Brasenose listed in eBay auction prank
That’s your lot: the auction was stopped when bidding reached £10m
IT'S OVER five centuries old, home to a glittering ensemble of alumni from William Golding to Michael Palin, and a magnet for hordes of tourists that flock to the historic college each year. And last Saturday night it became available for six pounds on eBay. Students and college authorities at Brasenose College, founded in 1509, were surprised to discover that the distinguished institution had been put up for auction on the online trading website this week.
The item provoked a flurry of bids that eventually reached over £10 million before the auction was shut down by eBay at the request of University proctors. Internet surfers looking for a bargain were enticed by a package that promised a sundial, the college boat club, Brasenose's infamous unicorn penis and all 510 students – described as “generally in quite a worn condition, though a few star buys”.
The seller – David Green, a Lincoln student whose “drunken prank” has landed him in hot water with the University authorities – explained that the rival college was built on Lincoln land and needed to make way for a new Lincoln bar and sauna complex. “I have been led to understand that their lease is £1 per year”, Green told The Oxford Student. “They are our old rivals, and light-hearted pranks are a part of that relationship.
Brasenose was described on eBay as “surplus to requirements” and “going cheap” in the ‘used collectibles' section of the website. The scale of the multi-million pound bidding war shocked observers at both Lincoln and Brasenose – not least Green himself, who planned to mail-order the college to the winning bidder: “I didn't expect to raise much; quite frankly, I wouldn't pay more than about a tenner for the whole lot.
“Let's face it, when it's been moved and they can't pretend the Rad Cam is part of the college anymore it's not going to be much use other than as a slightly garish drinks cabinet for an eccentric billionaire somewhere.” Despite bidding escalating into the millions within hours of the item appearing on the site, Brasenose authorities appeared unconcerned at the imminent removal of their college from the Oxford landscape.
Brasenose bursar John Knowland said: “This sort of light-hearted activity is a tribute to the ingenuity of Oxford students and to their ability to give us all a bit of fun.” However, university proctors failed to see the funny side of what would have been one of eBay's largest ever transactions. They informed the company the item was being advertised fraudulently and Brasenose College was consequently removed from the site.
Green has been fined £50 by Lincoln for bringing the college into disrepute and has been ordered to write a personal letter of apology to the Brasenose Provost. He will also appear in Brasenose at 4pm today to make a personal apology The suspended auction, in which Brasenose was recommended as “a fine complement to any suburban home or garden”, joins a long list of remarkable items that eBay has stepped in to remove from its website once the company realised it was being conned.

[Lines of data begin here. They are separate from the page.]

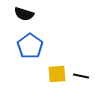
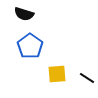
black line: moved 6 px right, 2 px down; rotated 21 degrees clockwise
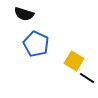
blue pentagon: moved 6 px right, 2 px up; rotated 10 degrees counterclockwise
yellow square: moved 17 px right, 13 px up; rotated 36 degrees clockwise
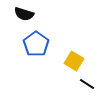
blue pentagon: rotated 10 degrees clockwise
black line: moved 6 px down
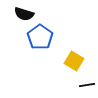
blue pentagon: moved 4 px right, 7 px up
black line: moved 1 px down; rotated 42 degrees counterclockwise
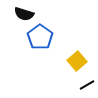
yellow square: moved 3 px right; rotated 18 degrees clockwise
black line: rotated 21 degrees counterclockwise
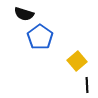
black line: rotated 63 degrees counterclockwise
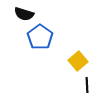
yellow square: moved 1 px right
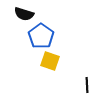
blue pentagon: moved 1 px right, 1 px up
yellow square: moved 28 px left; rotated 30 degrees counterclockwise
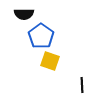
black semicircle: rotated 18 degrees counterclockwise
black line: moved 5 px left
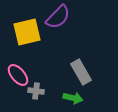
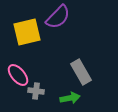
green arrow: moved 3 px left; rotated 24 degrees counterclockwise
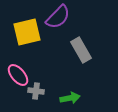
gray rectangle: moved 22 px up
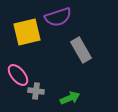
purple semicircle: rotated 28 degrees clockwise
green arrow: rotated 12 degrees counterclockwise
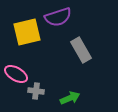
pink ellipse: moved 2 px left, 1 px up; rotated 20 degrees counterclockwise
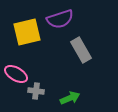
purple semicircle: moved 2 px right, 2 px down
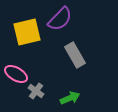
purple semicircle: rotated 28 degrees counterclockwise
gray rectangle: moved 6 px left, 5 px down
gray cross: rotated 28 degrees clockwise
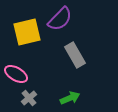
gray cross: moved 7 px left, 7 px down; rotated 14 degrees clockwise
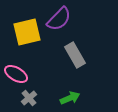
purple semicircle: moved 1 px left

Early last year bids for the entire American state of West Virginia reached $100 million before eBay deemed the sale illegal. And last Easter a Bavarian couple were investigated by police for human trafficking after putting up their own daughter for sale on the website. Reflecting on the demise of his own auction, Green took a conciliatory tone: “Lincoln is a cramped little college and we really could have done with the extra space that the Brasenose land would have given us.
But I guess we'll just have to live with our neighbours for now.”